Records excerpted from a collection
↓↓↓

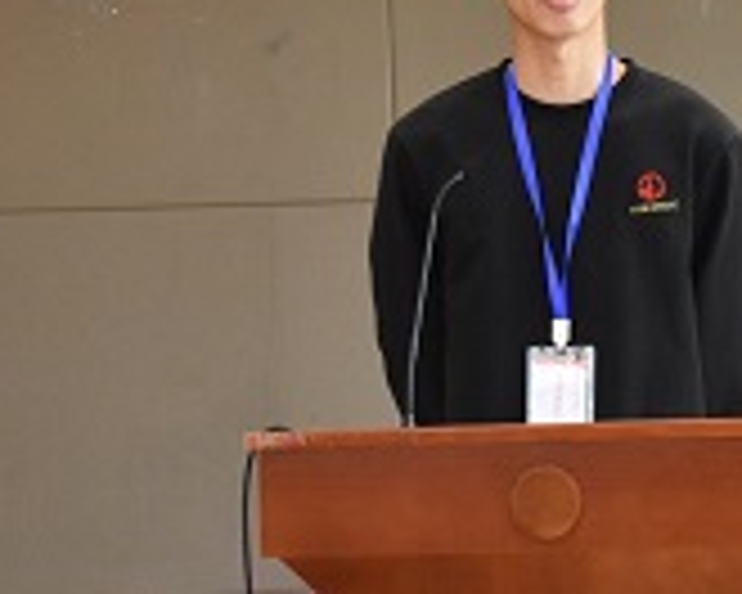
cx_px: 546
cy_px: 207
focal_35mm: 198
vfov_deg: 7.8
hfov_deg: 9.7
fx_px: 4348
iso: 2500
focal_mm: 42
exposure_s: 1/80
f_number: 4.5
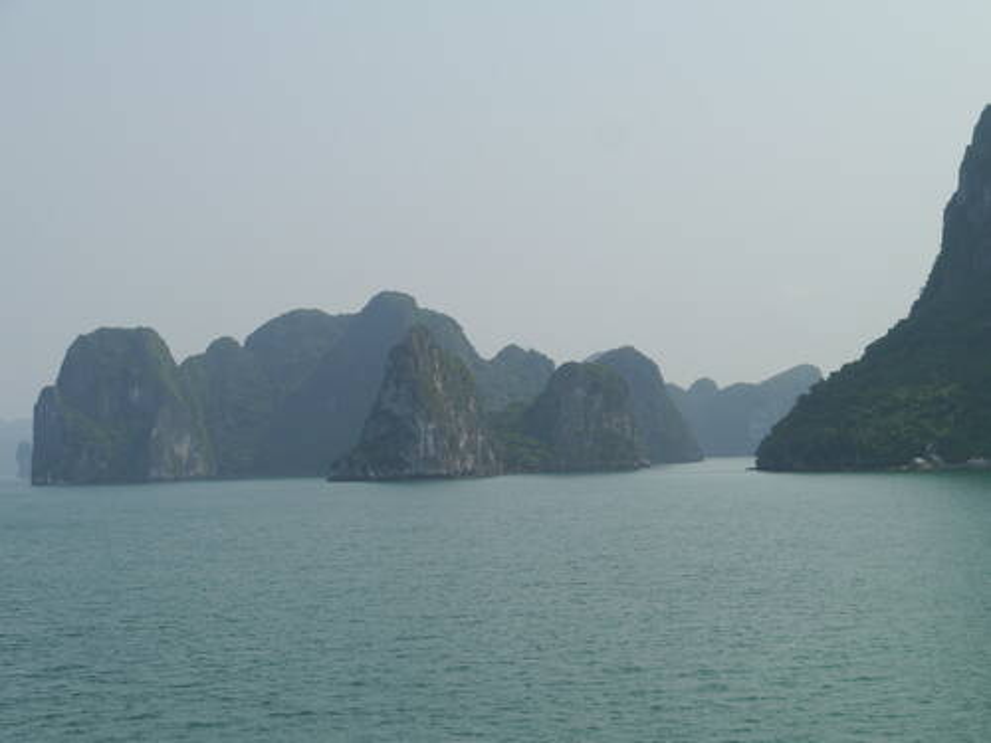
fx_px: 1947
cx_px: 496
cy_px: 372
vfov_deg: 21.6
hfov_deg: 28.6
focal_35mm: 68
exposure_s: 1/320
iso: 160
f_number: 10
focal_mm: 34
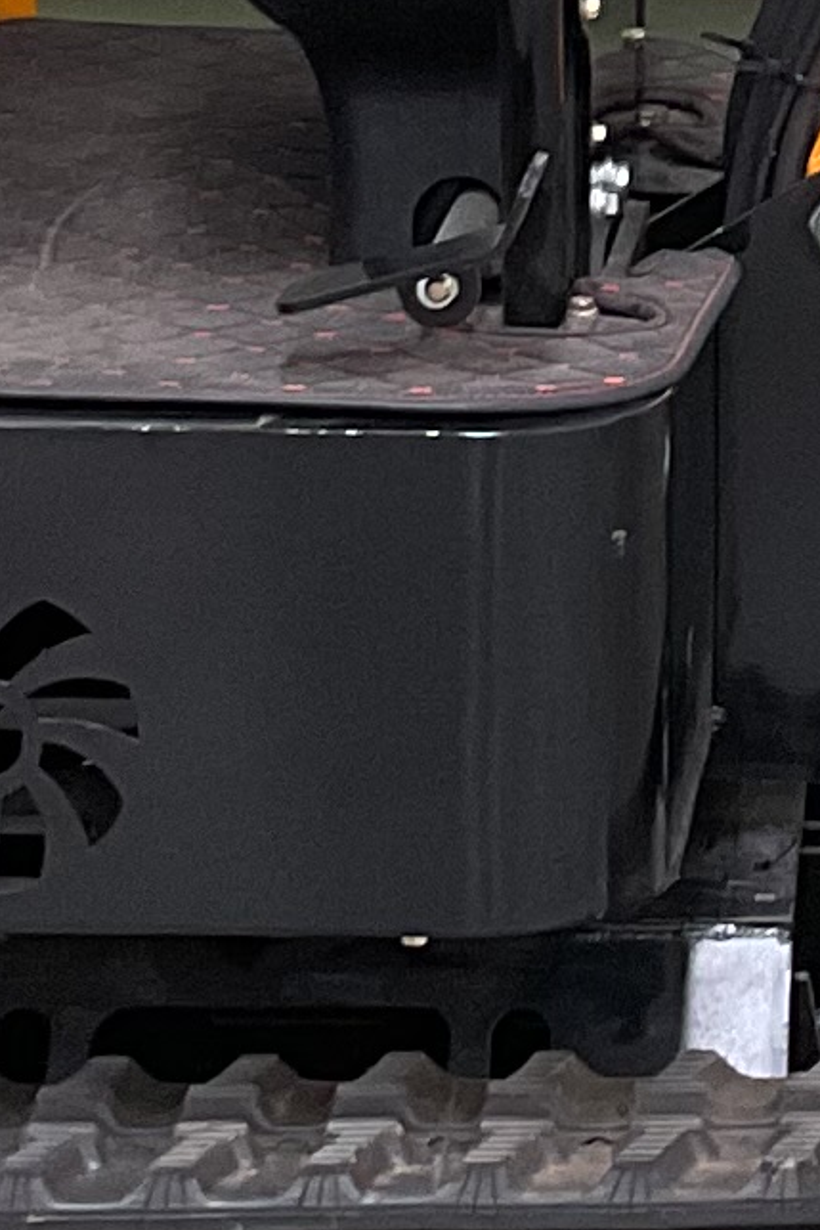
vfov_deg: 10.5
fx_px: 6454
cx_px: 1200
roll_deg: -0.3
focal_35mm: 189
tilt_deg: -6.9
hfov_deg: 7.2
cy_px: -547
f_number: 1.8
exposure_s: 1/60
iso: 80
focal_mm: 3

↑↑↑

Please set down the records above word for word and omit their pictures.

> _EXERCISE SOLUTION_
cx_px: 546
cy_px: 207
focal_35mm: 198
vfov_deg: 7.8
hfov_deg: 9.7
fx_px: 4348
iso: 2500
focal_mm: 42
exposure_s: 1/80
f_number: 4.5
fx_px: 1947
cx_px: 496
cy_px: 372
vfov_deg: 21.6
hfov_deg: 28.6
focal_35mm: 68
exposure_s: 1/320
iso: 160
f_number: 10
focal_mm: 34
vfov_deg: 10.5
fx_px: 6454
cx_px: 1200
roll_deg: -0.3
focal_35mm: 189
tilt_deg: -6.9
hfov_deg: 7.2
cy_px: -547
f_number: 1.8
exposure_s: 1/60
iso: 80
focal_mm: 3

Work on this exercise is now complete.